Говорят, что, когда он председательствовал на переговорах по Маастрихтскому договору, который предусматривал введение евро, премьер-министр Франции Франсуа Миттеран в личной беседе обмолвился, что впрягать таким образом Германию в ярмо с остальной Европой означает нарушить равновесие, а несбалансированность неизбежно приведет к кризису, но к тому времени, как кризис разразится, его уже не будет, и разбираться с ним придется другим. Даже если Миттеран говорил не этими самыми словами, он вполне мог такое сказать, потому что думал именно так. В то время многим, и не только руководству Bundesbank, было очевидно, что эти страны не одного поля ягода.
Но как тогда такие, казалось бы, умные, успешные, честные и организованные люди, как немцы, позволили втянуть себя в такую скверную историю? В своих финансовых делах они скрупулезно, пункт за пунктом проверяли содержимое на тухлинку, но тем не менее оставили без внимания доносившийся оттуда тлетворный дух. Неллинг чувствовал, что проблема уходит корнями в немецкий национальный характер. «Мы присоединились к Маастрихтскому договору, потому что у них были эти правила, — говорит он, когда мы идем в кухню, где я вижу тарелки, наполненные белой спаржей — гордость немцев, которым удалось ее вырастить. «Нас вовлекли в это дело обманным путем. Немцы в большинстве люди доверчивые. Они доверяют и верят. Им нравится доверять. Им нравится верить».

Исходные данные:

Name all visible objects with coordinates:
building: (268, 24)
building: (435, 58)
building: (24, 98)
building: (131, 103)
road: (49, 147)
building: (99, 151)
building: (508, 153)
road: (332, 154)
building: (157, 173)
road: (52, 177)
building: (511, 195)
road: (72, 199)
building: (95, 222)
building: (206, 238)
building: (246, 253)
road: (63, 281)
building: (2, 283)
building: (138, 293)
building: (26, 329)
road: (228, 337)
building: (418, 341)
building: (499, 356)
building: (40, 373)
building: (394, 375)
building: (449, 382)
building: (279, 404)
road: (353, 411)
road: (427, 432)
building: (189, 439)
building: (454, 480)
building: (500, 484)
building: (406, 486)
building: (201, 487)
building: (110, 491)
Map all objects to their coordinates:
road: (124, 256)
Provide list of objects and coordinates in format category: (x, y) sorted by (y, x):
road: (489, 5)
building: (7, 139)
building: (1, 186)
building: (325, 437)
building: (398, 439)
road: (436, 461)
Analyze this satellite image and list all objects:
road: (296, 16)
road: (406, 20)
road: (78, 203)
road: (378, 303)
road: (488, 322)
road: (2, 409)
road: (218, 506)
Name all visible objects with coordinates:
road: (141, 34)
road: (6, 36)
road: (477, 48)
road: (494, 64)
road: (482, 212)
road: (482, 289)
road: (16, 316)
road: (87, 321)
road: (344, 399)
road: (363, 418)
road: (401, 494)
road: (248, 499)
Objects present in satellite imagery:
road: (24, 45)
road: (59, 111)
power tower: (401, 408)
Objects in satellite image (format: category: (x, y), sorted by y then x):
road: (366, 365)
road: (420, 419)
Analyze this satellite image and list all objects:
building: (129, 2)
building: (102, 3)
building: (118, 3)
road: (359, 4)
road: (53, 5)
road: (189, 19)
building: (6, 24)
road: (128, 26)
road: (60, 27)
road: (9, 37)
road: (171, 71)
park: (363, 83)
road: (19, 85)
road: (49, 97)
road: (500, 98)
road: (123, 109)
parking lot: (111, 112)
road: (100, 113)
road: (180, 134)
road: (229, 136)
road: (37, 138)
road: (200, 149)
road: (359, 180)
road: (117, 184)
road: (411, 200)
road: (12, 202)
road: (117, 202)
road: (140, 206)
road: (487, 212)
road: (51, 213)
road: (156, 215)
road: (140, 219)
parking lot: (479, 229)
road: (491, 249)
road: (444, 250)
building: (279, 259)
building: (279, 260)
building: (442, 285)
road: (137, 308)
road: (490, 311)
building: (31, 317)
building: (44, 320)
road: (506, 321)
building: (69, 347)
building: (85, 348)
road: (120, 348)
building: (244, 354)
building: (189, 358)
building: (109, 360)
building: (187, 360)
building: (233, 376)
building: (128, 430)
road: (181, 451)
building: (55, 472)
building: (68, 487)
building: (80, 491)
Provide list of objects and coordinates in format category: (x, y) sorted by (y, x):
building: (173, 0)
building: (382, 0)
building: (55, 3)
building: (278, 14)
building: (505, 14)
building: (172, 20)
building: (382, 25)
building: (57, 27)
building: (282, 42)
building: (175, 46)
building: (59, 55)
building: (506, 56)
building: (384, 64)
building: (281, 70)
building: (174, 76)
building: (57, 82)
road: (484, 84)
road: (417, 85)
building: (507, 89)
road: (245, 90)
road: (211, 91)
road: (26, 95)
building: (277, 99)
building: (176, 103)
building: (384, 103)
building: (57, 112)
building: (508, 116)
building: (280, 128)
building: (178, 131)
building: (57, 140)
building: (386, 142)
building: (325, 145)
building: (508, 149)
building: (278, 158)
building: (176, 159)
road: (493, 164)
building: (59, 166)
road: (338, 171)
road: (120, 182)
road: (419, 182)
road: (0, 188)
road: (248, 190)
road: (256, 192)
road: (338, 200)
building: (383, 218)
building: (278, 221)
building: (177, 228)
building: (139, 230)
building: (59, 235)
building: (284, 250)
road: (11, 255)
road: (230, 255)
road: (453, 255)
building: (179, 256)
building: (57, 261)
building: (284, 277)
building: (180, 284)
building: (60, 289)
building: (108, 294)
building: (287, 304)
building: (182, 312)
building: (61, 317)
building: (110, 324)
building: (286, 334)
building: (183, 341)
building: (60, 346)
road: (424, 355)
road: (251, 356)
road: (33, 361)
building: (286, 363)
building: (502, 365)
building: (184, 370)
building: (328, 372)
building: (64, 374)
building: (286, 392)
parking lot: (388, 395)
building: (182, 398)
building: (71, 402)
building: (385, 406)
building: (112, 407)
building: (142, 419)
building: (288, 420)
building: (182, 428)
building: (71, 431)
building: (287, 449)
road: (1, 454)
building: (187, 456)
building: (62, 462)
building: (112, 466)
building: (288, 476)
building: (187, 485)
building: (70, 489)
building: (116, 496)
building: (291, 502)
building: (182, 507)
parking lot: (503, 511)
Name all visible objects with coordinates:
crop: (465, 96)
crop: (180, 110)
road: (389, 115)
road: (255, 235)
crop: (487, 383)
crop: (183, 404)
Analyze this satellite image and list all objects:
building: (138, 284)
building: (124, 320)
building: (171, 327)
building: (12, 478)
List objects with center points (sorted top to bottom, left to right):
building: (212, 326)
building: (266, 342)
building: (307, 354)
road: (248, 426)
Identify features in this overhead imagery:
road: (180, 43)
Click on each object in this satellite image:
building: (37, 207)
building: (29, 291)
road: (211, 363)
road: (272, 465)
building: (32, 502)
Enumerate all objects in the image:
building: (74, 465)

Задание A:
Ответьте на вопросы по тексту о Маастрихтском договоре.
(i) Введение какой валюты предусматривал Маастрихтский договор?
(ii) В чем, по ощущению Неллинга, уходит корнями проблема?
(iii) Чем были наполнены тарелки на кухне?
Задание B:
Напишите, что идет дальше в тексте о Маастрихтском договоре, начав сразу после его последнего предложения.
Строки представляют собой отдельный материал и к тексту упражнения не относятся.

Поле для ответа A:
(i) Евро.
(ii) В немецком национальном характере.
(iii) Белой спаржей.

Поле для ответа B:
Если у заместителя министра финансов на стене висит напоминание о том, что он должен понимать точку зрения других, то вот вам возможное объяснение этому. Другие ведут себя не так, как немцы: другие лгут. В этом финансовом мире, обители лжи, немцы выглядят как аборигены на заповедном острове, не привитые против болезни, которую приносят туристы. Они руководствовались одними и теми же инстинктами, доверяя дельцам с Уолл-стрит, когда те продавали им облигации, или французам, когда те обещали, что им не потребуется финансовая помощь, или грекам, когда те клялись, что их бюджет сбалансирован. Такова одна из теорий. Другая теория объясняет легковерие немцев тем, что их мало волновала цена ошибки, поскольку они получили определенные выгоды. Для немцев евро не просто валюта. Это средство, помогающее смыть прошлое. Это еще один мемориал «Холокост». И хотя общественное мнение Германии против помощи грекам, им благоприятствуют другие, более могучие силы.